Many have traditionally thought, and even more do so in times of crash, about entering or exiting equity markets on the basis of the Switch Mentality. We have given it this name because it only contemplates two radically different positions: On and Off. In other words, we are up to their necks in it o nwe keep you in liquidity. However, we must bear in mind that, even at these two extremes, there are those who remain liquid with small percentages in stocks that were left up there, such as
a mountaineering anchor that was put in place with the intention of making progress but is waiting alone for the market to one day approach it and make it useful again as an investment. And at the other extreme, there are also those who are not only up to their necks in the stock market, but also owe mortgages or even loans they took out to take advantage of the bargains with PER's as low as 25 or 50.
Most of them, however, have a Switch Mentality that only contemplates the simplistic patrimonial strategy of in or out of the stock market. As we explained in Circumstances vs Return/Risk, Our wealth is much more than the money in the bank. Moreover, within what is cash, we must be clear about how much of it we can risk in the stock market, and be aware that this money may not only not generate income for us, but may also be lost to a large extent. All this, within the framework of a Vital Balance which is the roadmap of our life and heritage. For all these reasons, the Switch Mentality is not only simplistic, but also extremely dangerous, as it only has a chance of success if we can guess the exact moment of the market floor. And even then, depression can condemn our longed-for liquidity to a despairing market. flat for many years. Most forget that, even in a non-depressive era, the Dow Jones barely rose by 10% between 1965 and 1983.


I know that many of you will say that with very small assets, the amount to be invested in equities allows little room for manoeuvre. And that is reasonably true, even if, depending on personal circumstances, the percentage of total assets that are susceptible to risk is higher. But for the middle and higher heritage, the switch mentality is one of the most serious mistakes that can be made, as it has only one and only one chance of success. as mentioned above.

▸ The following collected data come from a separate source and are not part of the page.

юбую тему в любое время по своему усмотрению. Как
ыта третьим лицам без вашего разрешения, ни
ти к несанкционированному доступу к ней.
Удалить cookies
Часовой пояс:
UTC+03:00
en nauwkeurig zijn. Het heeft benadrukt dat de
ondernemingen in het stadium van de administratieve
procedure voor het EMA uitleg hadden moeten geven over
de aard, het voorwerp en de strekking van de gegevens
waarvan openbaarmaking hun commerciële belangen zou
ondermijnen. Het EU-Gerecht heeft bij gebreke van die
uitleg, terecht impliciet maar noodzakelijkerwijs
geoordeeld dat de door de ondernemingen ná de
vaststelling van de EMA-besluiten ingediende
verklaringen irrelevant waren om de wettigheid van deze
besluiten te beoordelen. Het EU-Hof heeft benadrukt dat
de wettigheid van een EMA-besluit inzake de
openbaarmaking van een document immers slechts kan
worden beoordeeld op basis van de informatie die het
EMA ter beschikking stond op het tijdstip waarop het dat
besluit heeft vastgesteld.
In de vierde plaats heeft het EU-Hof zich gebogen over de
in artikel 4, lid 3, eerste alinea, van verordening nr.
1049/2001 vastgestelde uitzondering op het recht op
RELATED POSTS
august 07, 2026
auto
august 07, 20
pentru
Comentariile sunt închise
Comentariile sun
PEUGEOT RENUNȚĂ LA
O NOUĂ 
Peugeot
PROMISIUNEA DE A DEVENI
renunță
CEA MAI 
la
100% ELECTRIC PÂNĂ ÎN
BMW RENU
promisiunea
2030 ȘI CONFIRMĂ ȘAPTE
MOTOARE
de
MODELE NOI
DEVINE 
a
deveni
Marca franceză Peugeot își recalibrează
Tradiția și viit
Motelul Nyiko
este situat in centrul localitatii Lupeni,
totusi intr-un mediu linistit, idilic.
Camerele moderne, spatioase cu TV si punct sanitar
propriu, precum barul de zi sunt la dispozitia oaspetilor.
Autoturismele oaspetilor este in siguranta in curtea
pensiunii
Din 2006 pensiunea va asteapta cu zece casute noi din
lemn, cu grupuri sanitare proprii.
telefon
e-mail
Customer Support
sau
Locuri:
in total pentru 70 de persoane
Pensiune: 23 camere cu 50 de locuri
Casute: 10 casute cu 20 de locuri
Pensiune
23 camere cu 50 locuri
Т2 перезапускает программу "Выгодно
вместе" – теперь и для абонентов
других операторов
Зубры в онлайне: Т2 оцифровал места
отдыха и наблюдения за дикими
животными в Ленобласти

Obviously this mentality must be incompatible with a long-term investment that seeks value in our purchases. But it is also reckless to rush in and out of the market even for investors who rely on technical analysis, as they still have only one chance of success even if some figures are highly reliable. Mistakes and/or technical exceptions, with this mentality, can have even more serious consequences than for the investor. value.
«If you can't do the time, don't do the crime.»